Excluding pictures, what does the listing below contain from the line with "מהן הטכניקות המתקדמות של שי פינוי" up to and including the line with "delikatna i przyjazna", word for word?

-----

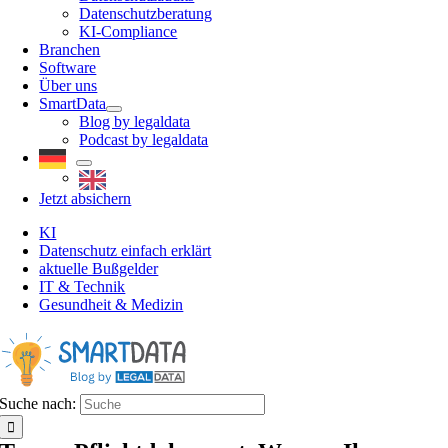
Datenschutzberatung
KI-Compliance
Branchen
Software
Über uns
SmartData
Blog by legaldata
Podcast by legaldata
Jetzt absichern
KI
Datenschutz einfach erklärt
aktuelle Bußgelder
IT & Technik
Gesundheit & Medizin
Suche nach:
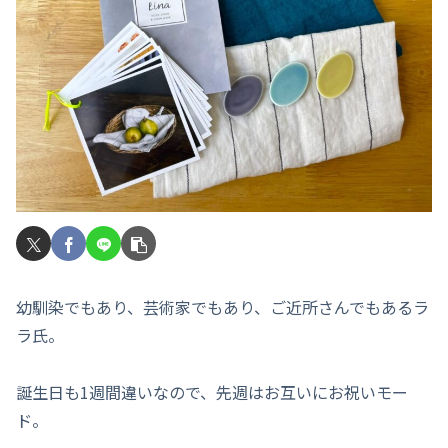
幼馴染でもあり、芸術家でもあり、ご近所さんでもあるラ
ラ氏。
誕生日も1週間違いなので、先週はお互いにお祝いモー
ド。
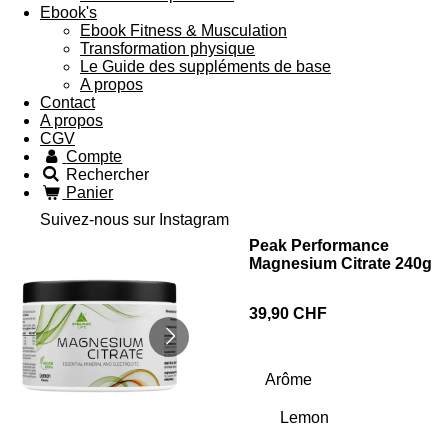
Ebook's
Ebook Fitness & Musculation
Transformation physique
Le Guide des suppléments de base
A propos
Contact
A propos
CGV
Compte
Rechercher
Panier
Suivez-nous sur Instagram
Peak Performance
Magnesium Citrate 240g
39,90 CHF
Arôme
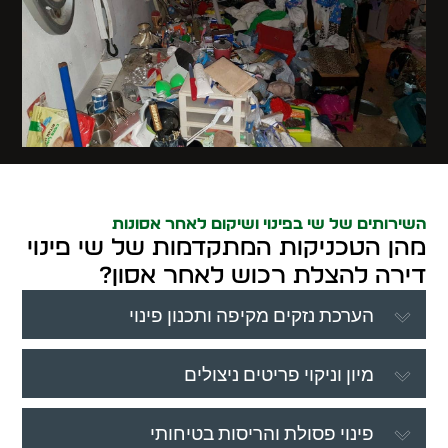
השירותים של שי בפינוי ושיקום לאחר אסונות
מהן הטכניקות המתקדמות של שי פינוי
דירה להצלת רכוש לאחר אסון?
הערכת נזקים מקיפה ותכנון פינוי
מיון וניקוי פריטים ניצולים
פינוי פסולת והריסות בטיחותי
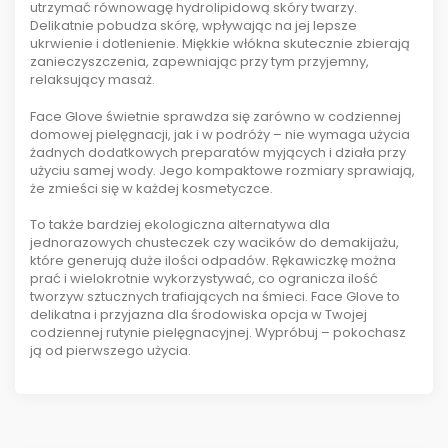
utrzymać równowagę hydrolipidową skóry twarzy.
Delikatnie pobudza skórę, wpływając na jej lepsze
ukrwienie i dotlenienie. Miękkie włókna skutecznie zbierają
zanieczyszczenia, zapewniając przy tym przyjemny,
relaksujący masaż.
Face Glove świetnie sprawdza się zarówno w codziennej
domowej pielęgnacji, jak i w podróży – nie wymaga użycia
żadnych dodatkowych preparatów myjących i działa przy
użyciu samej wody. Jego kompaktowe rozmiary sprawiają,
że zmieści się w każdej kosmetyczce.
To także bardziej ekologiczna alternatywa dla
jednorazowych chusteczek czy wacików do demakijażu,
które generują duże ilości odpadów. Rękawiczkę można
prać i wielokrotnie wykorzystywać, co ogranicza ilość
tworzyw sztucznych trafiających na śmieci. Face Glove to
delikatna i przyjazna dla środowiska opcja w Twojej
codziennej rutynie pielęgnacyjnej. Wypróbuj – pokochasz
ją od pierwszego użycia.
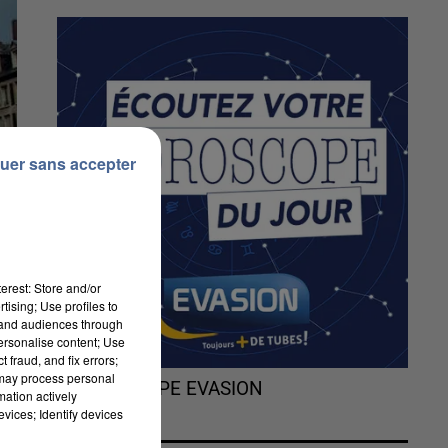
uer sans accepter
erest: Store and/or
tising; Use profiles to
tand audiences through
personalise content; Use
 fraud, and fix errors;
 may process personal
L'HOROSCOPE EVASION
mation actively
vices; Identify devices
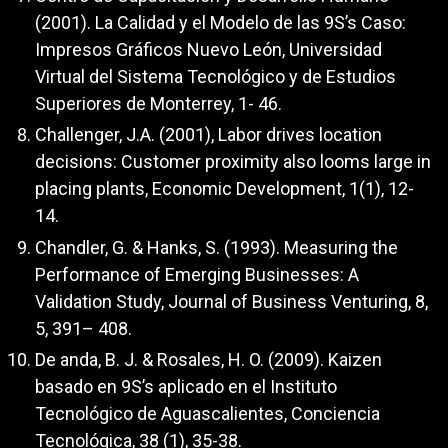
(2001). La Calidad y el Modelo de las 9S’s Caso:
Impresos Gráficos Nuevo León, Universidad
Virtual del Sistema Tecnológico y de Estudios
Superiores de Monterrey, 1- 46.
Challenger, J.A. (2001), Labor drives location
decisions: Customer proximity also looms large in
placing plants, Economic Development, 1(1), 12-
14.
Chandler, G. & Hanks, S. (1993). Measuring the
Performance of Emerging Businesses: A
Validation Study, Journal of Business Venturing, 8,
5, 391– 408.
De anda, B. J. & Rosales, H. O. (2009). Kaizen
basado en 9S’s aplicado en el Instituto
Tecnológico de Aguascalientes, Conciencia
Tecnológica, 38 (1), 35-38.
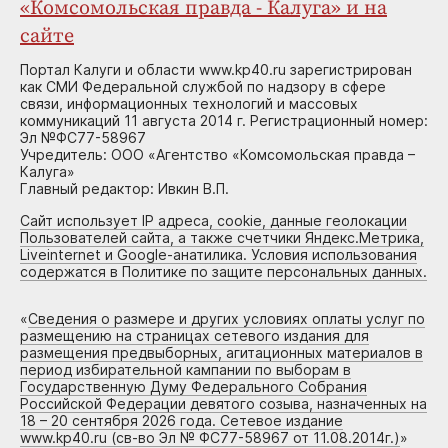
«Комсомольская правда - Калуга» и на
сайте
Портал Калуги и области www.kp40.ru зарегистрирован
как СМИ Федеральной службой по надзору в сфере
связи, информационных технологий и массовых
коммуникаций 11 августа 2014 г. Регистрационный номер:
Эл №ФС77-58967
Учредитель: ООО «Агентство «Комсомольская правда –
Калуга»
Главный редактор: Ивкин В.П.
Сайт использует IP адреса, cookie, данные геолокации
Пользователей сайта, а также счетчики Яндекс.Метрика,
Liveinternet и Google-анатилика. Условия использования
содержатся в Политике по защите персональных данных.
«
Сведения о размере и других условиях оплаты услуг по
размещению на страницах сетевого издания для
размещения предвыборных, агитационных материалов в
период избирательной кампании по выборам в
Государственную Думу Федерального Собрания
Российской Федерации девятого созыва, назначенных на
18 – 20 сентября 2026 года. Сетевое издание
www.kp40.ru (св-во Эл № ФС77-58967 от 11.08.2014г.)
»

-----

■ **The completed task**:
מהן הטכניקות המתקדמות של שי פינוי
דירה להצלת רכוש לאחר אסון?
הערכת נזקים מקיפה ותכנון פינוי
מיון וניקוי פריטים ניצולים
פינוי פסולת והריסות בטיחותי
utrzymać równowagę hydrolipidową skóry twarzy.
Delikatnie pobudza skórę, wpływając na jej lepsze
ukrwienie i dotlenienie. Miękkie włókna skutecznie zbierają
zanieczyszczenia, zapewniając przy tym przyjemny,
relaksujący masaż.
Face Glove świetnie sprawdza się zarówno w codziennej
domowej pielęgnacji, jak i w podróży – nie wymaga użycia
żadnych dodatkowych preparatów myjących i działa przy
użyciu samej wody. Jego kompaktowe rozmiary sprawiają,
że zmieści się w każdej kosmetyczce.
To także bardziej ekologiczna alternatywa dla
jednorazowych chusteczek czy wacików do demakijażu,
które generują duże ilości odpadów. Rękawiczkę można
prać i wielokrotnie wykorzystywać, co ogranicza ilość
tworzyw sztucznych trafiających na śmieci. Face Glove to
delikatna i przyjazna dla środowiska opcja w Twojej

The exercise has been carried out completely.